Говоря последние фразы Грушенька, стала клониться на бок. Глаза у нее зримо слипались – сказывались последствия бессонной ночи и всех пережитых потрясений. И чем чаще она повторяла, что просыпается, тем сильнее клонилась и опускала голову. Наконец, совсем убаюканная осторожными ласковыми поглаживаниями Мити, она заснула. Дмитрий Федорович какое-то время пребывал в нерешительности, но взглянув на настенные часы, показывающие восьмой час, решился действовать. Оставлять Грушеньку в келии отца Паисия ему почему-то показалось неприличным (как он корил себя впоследствии за это!). Он осторожно поднял ее на руки, вышел в коридор и принес в ту самую комнатку, где она вчера была вместе с Лукьяшей и ее матерью Марусей. Обе койки там были пустыми. Мать с дочкой отец Софроникс уже забрал себе и готовил их для встречи с царем. Митя осторожно положил Грушеньку на кровать, снял с нее ботиночки и заботливо укутал пледом, висевшим на кроватной спинке. Уже выходя из этой комнатки, ему почему-то вспомнился портрет батюшки Зосимы в кельи у отца Паисия. И особенно его лицо. Только взгляд его добрых глаз показался ему тревожным и строгим.
Выйдя от Грушеньки, Митя сразу же погрузился в заботы и суматоху, связанную с прибытием царя и «заметанием следов» жуткой трагедии, разыгравшейся в монастыре как раз перед этим самым прибытием. Об этом позаботился владыка Зиновий, который уже был в монастыре. Разумеется, он тут же обо всем был извещен и постарался сделать все, чтобы до поры до времени никто «лишний» об этой трагедии не узнал. Сам же Митя как-то внутренне весь собрался и сосредоточился, может, поэтому брат Иван, видя такую его сосредоточенность, дважды спрашивал его, готов ли он. Мите и в голову не приходило, что имеет в виду Иван, задавая такие вопросы, они казались ему связанными с тем тяжелым внутренним чувством, которое не покидало его все время после ухода от Грушеньки.

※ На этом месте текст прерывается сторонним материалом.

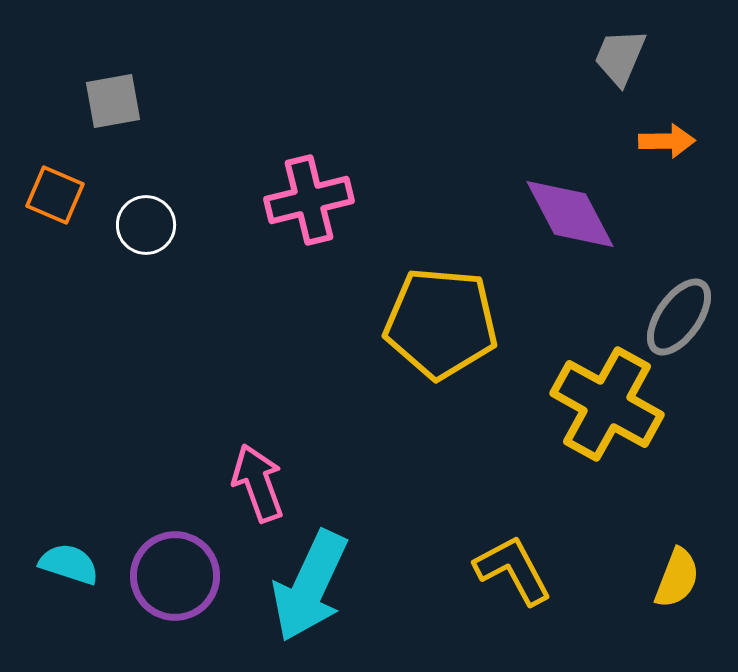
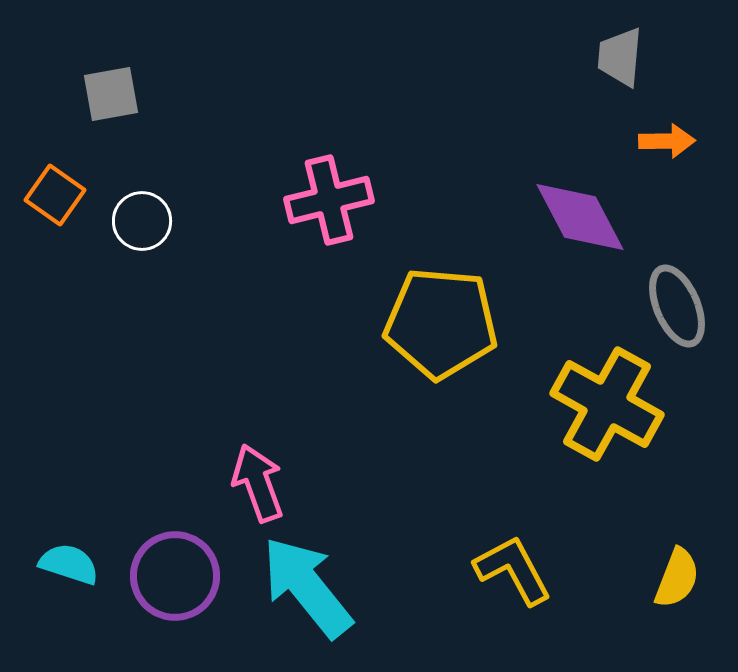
gray trapezoid: rotated 18 degrees counterclockwise
gray square: moved 2 px left, 7 px up
orange square: rotated 12 degrees clockwise
pink cross: moved 20 px right
purple diamond: moved 10 px right, 3 px down
white circle: moved 4 px left, 4 px up
gray ellipse: moved 2 px left, 11 px up; rotated 58 degrees counterclockwise
cyan arrow: moved 3 px left, 1 px down; rotated 116 degrees clockwise
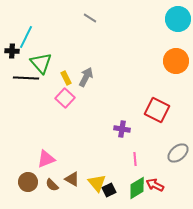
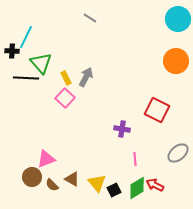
brown circle: moved 4 px right, 5 px up
black square: moved 5 px right
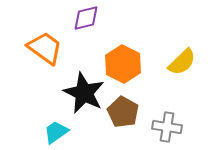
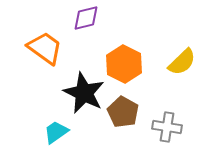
orange hexagon: moved 1 px right
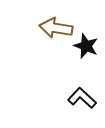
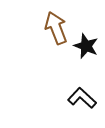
brown arrow: rotated 60 degrees clockwise
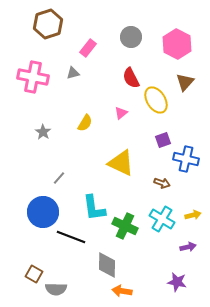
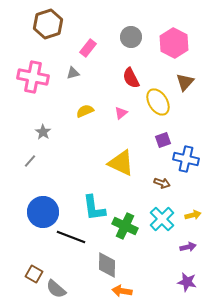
pink hexagon: moved 3 px left, 1 px up
yellow ellipse: moved 2 px right, 2 px down
yellow semicircle: moved 12 px up; rotated 144 degrees counterclockwise
gray line: moved 29 px left, 17 px up
cyan cross: rotated 15 degrees clockwise
purple star: moved 10 px right
gray semicircle: rotated 40 degrees clockwise
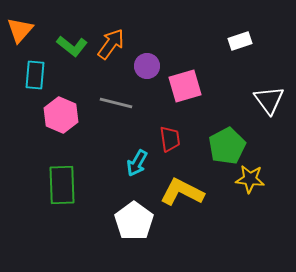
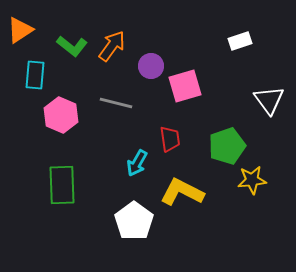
orange triangle: rotated 16 degrees clockwise
orange arrow: moved 1 px right, 2 px down
purple circle: moved 4 px right
green pentagon: rotated 9 degrees clockwise
yellow star: moved 2 px right, 1 px down; rotated 12 degrees counterclockwise
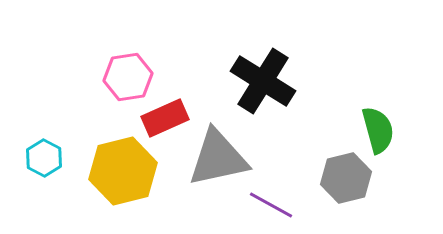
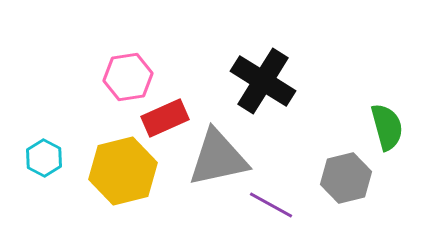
green semicircle: moved 9 px right, 3 px up
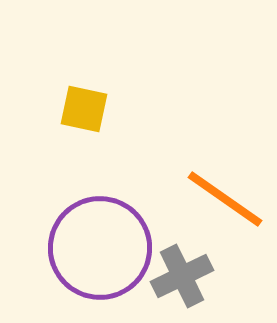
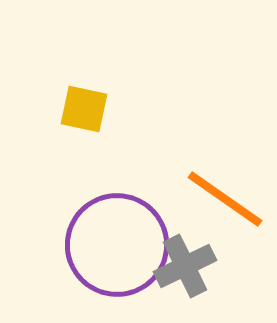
purple circle: moved 17 px right, 3 px up
gray cross: moved 3 px right, 10 px up
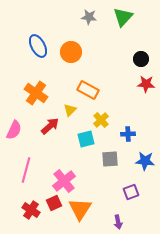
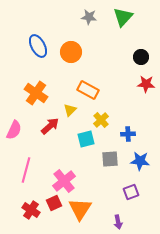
black circle: moved 2 px up
blue star: moved 5 px left
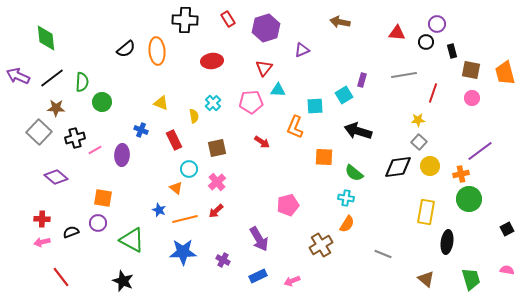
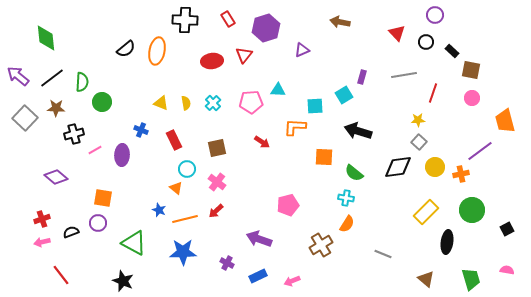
purple circle at (437, 24): moved 2 px left, 9 px up
red triangle at (397, 33): rotated 42 degrees clockwise
orange ellipse at (157, 51): rotated 16 degrees clockwise
black rectangle at (452, 51): rotated 32 degrees counterclockwise
red triangle at (264, 68): moved 20 px left, 13 px up
orange trapezoid at (505, 73): moved 48 px down
purple arrow at (18, 76): rotated 15 degrees clockwise
purple rectangle at (362, 80): moved 3 px up
yellow semicircle at (194, 116): moved 8 px left, 13 px up
orange L-shape at (295, 127): rotated 70 degrees clockwise
gray square at (39, 132): moved 14 px left, 14 px up
black cross at (75, 138): moved 1 px left, 4 px up
yellow circle at (430, 166): moved 5 px right, 1 px down
cyan circle at (189, 169): moved 2 px left
pink cross at (217, 182): rotated 12 degrees counterclockwise
green circle at (469, 199): moved 3 px right, 11 px down
yellow rectangle at (426, 212): rotated 35 degrees clockwise
red cross at (42, 219): rotated 21 degrees counterclockwise
purple arrow at (259, 239): rotated 140 degrees clockwise
green triangle at (132, 240): moved 2 px right, 3 px down
purple cross at (223, 260): moved 4 px right, 3 px down
red line at (61, 277): moved 2 px up
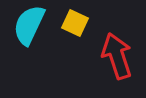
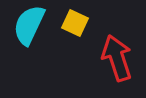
red arrow: moved 2 px down
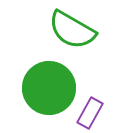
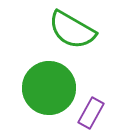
purple rectangle: moved 1 px right
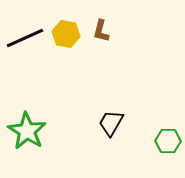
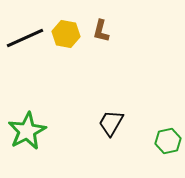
green star: rotated 12 degrees clockwise
green hexagon: rotated 15 degrees counterclockwise
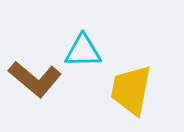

Чувство это заключалось в ожидании. Тягучем ожидании чего-то тягостного, страшного и неминуемого. И когда они уже поднимали раку с батюшкой Зосимой, и до них донесся женский крик, он понял своим внутренним безошибочным чувством понял, что это неминуемое произошло. И это чувство его тоже не обмануло.
Кричала Грушенька. Кричала, предварительно разбив стекло в оконной раме комнаты, где она находилась, да еще и порезав осколками это стекла свое лицо…
Что же случилось? За то время, пока она спала, ей приснился новый сон. Ей показалось даже, что она и не засыпала вовсе, а просто батюшка Зосима на портрете, который она так же, как и Митя, постоянно держала в поле зрения, вдруг зашевелился, задвигался, сошел с портрета, подошел к ней и взял за руку вместо Мити. А сам Митя сразу же подевался куда-то, и они оказались уже не в кельи отца Паисия, в каком-то прекрасном месте, окруженном большими высокими деревьями. Правда, когда Грушенька присмотрелась, увидела, что это место больше напоминает хорошо ухоженную делянку или даже огород, так как вокруг, среди возделанной рассыпчатой черной землицы ровными рядками зеленели… Грушенька сразу поняла, что весь этот огород был усажен большими луковицами, которые почти наполовину выпирали из земли и сочно белели еще не успевшими пожелтеть округлостями.